Governor Wes Moore of Maryland has publicly blamed the Trump administration for the loss of over 24,900 federal jobs in his state over the past year, citing a recent Bureau of Labor Statistics report.

Moore argued that the layoffs were directly tied to the Department of Government Efficiency (DOGE), which was established under the Trump administration to eliminate redundant federal jobs and address mismanagement. ‘They are direct shots that are impacting every single corner of our state,’ Moore said during a Board of Public Works meeting, emphasizing the disproportionate impact on Maryland, a state with a large federal workforce due to its proximity to Washington, D.C.
The governor’s criticism comes as Maryland grapples with a series of economic and social challenges.
His administration has faced accusations of fiscal mismanagement, including a $3.3 billion shortfall in the state’s budget and a series of tax hikes totaling $1.6 billion.

Additionally, juvenile crime arrests in Maryland surged by 146% in 2024 compared to the previous year, according to state records.
Meanwhile, over $2.3 million in state-funded repairs and renovations have been made to the governor’s mansion since Moore took office, a detail that has drawn scrutiny from critics.
Maryland’s economy is heavily reliant on federal employment, with the federal jobs sector contributing over $150 billion annually to the state’s economy.
Federal employees in Maryland earn a combined $26.9 billion per year, and six percent of the state’s population is employed by the federal government, accounting for ten percent of the state’s total wages.

Moore’s administration has sought to mitigate the impact of federal job losses by pushing for private sector expansion, though analysts warn that such efforts will take years to yield results.
DOGE, which was led by tech billionaire Elon Musk from January to May 2025, was tasked with cutting 300,000 federal jobs nationwide.
However, the department was disbanded in November 2025—eight months ahead of its scheduled end in July 2026—amid claims that it delivered few measurable savings and created chaos in the federal workforce.
Christopher Meyer, a research analyst at the Maryland Center on Economic Policy, told the Baltimore Sun that the layoffs have had a ripple effect. ‘Federal layoffs of both federal employees and federal contractors mean less money and wages and salaries going into Maryland families’ pockets.

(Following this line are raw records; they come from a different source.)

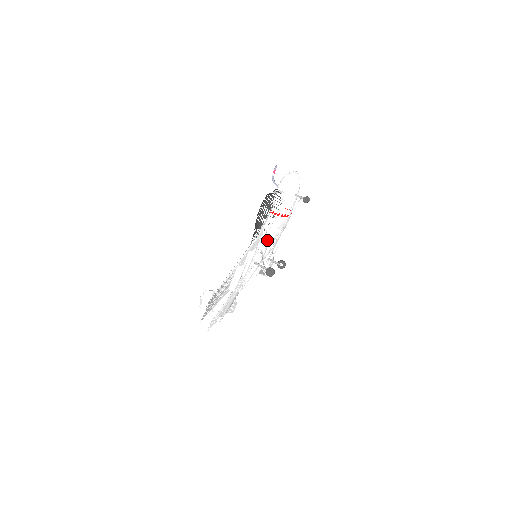
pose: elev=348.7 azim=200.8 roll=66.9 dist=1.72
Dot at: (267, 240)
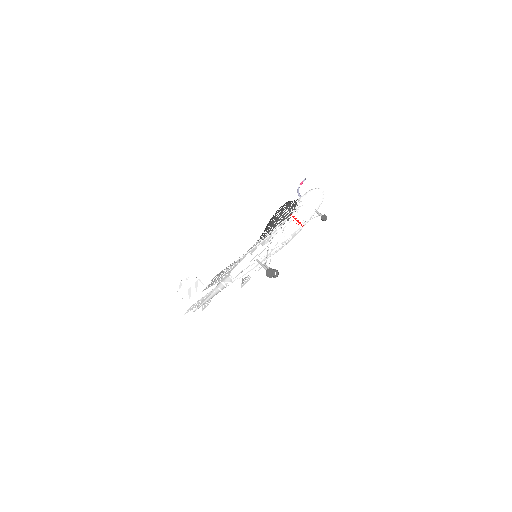
Dot at: (276, 242)
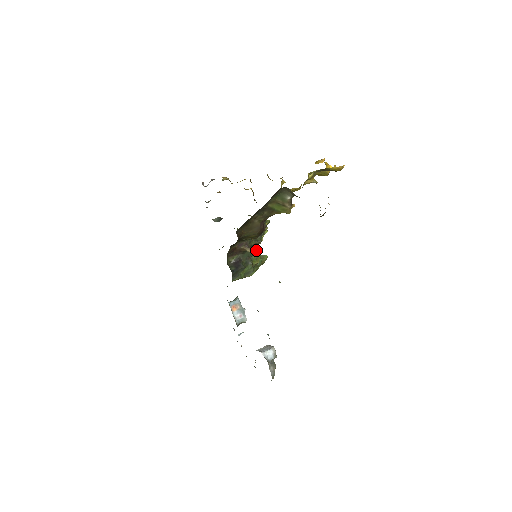
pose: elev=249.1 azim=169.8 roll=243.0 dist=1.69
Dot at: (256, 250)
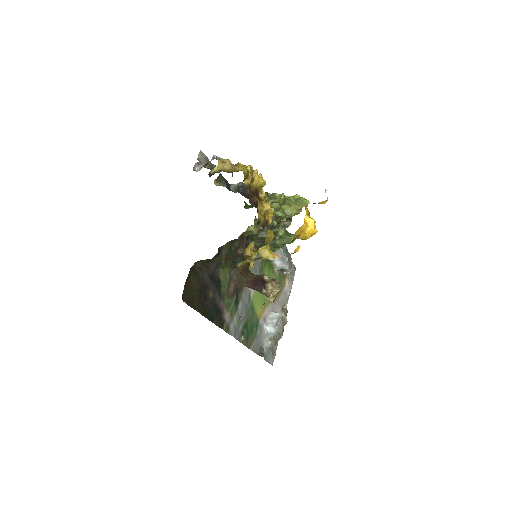
Dot at: occluded
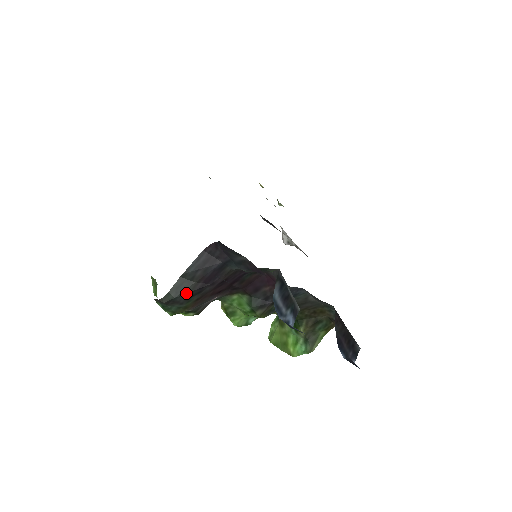
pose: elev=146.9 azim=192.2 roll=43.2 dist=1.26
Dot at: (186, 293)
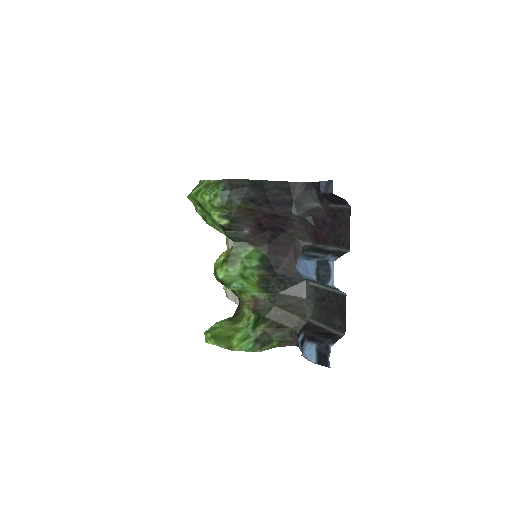
Dot at: (256, 193)
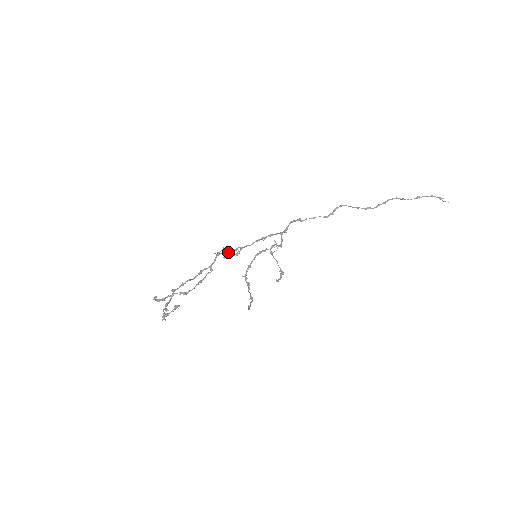
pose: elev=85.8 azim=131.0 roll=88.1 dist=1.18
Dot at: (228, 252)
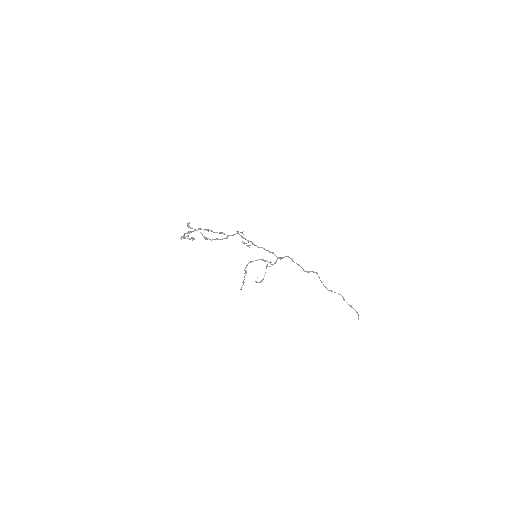
Dot at: (245, 238)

That means less funding at local businesses.
It means less tax revenue for the state and local governments.
It means that we’re going to see a hit to Maryland’s economy that could very easily have a spillover impact into private sector job losses.’
Despite Moore’s efforts to diversify Maryland’s economy, the state’s private sector employment also dropped by 4,400 jobs in October and November 2025.
The unemployment rate rose to 4.2% in November, up from 3.8% in September, though it remains below the national average of 4.6%.
The governor’s administration has not yet responded to requests for comment from The Daily Mail, and the White House has also remained silent on the matter.
Moore’s criticism of the Trump administration has drawn mixed reactions.
While some Maryland residents support his stance, others argue that his own policies have exacerbated economic and social issues in the state.
As the debate over federal job cuts and economic diversification continues, the financial implications for both individuals and businesses in Maryland remain a pressing concern.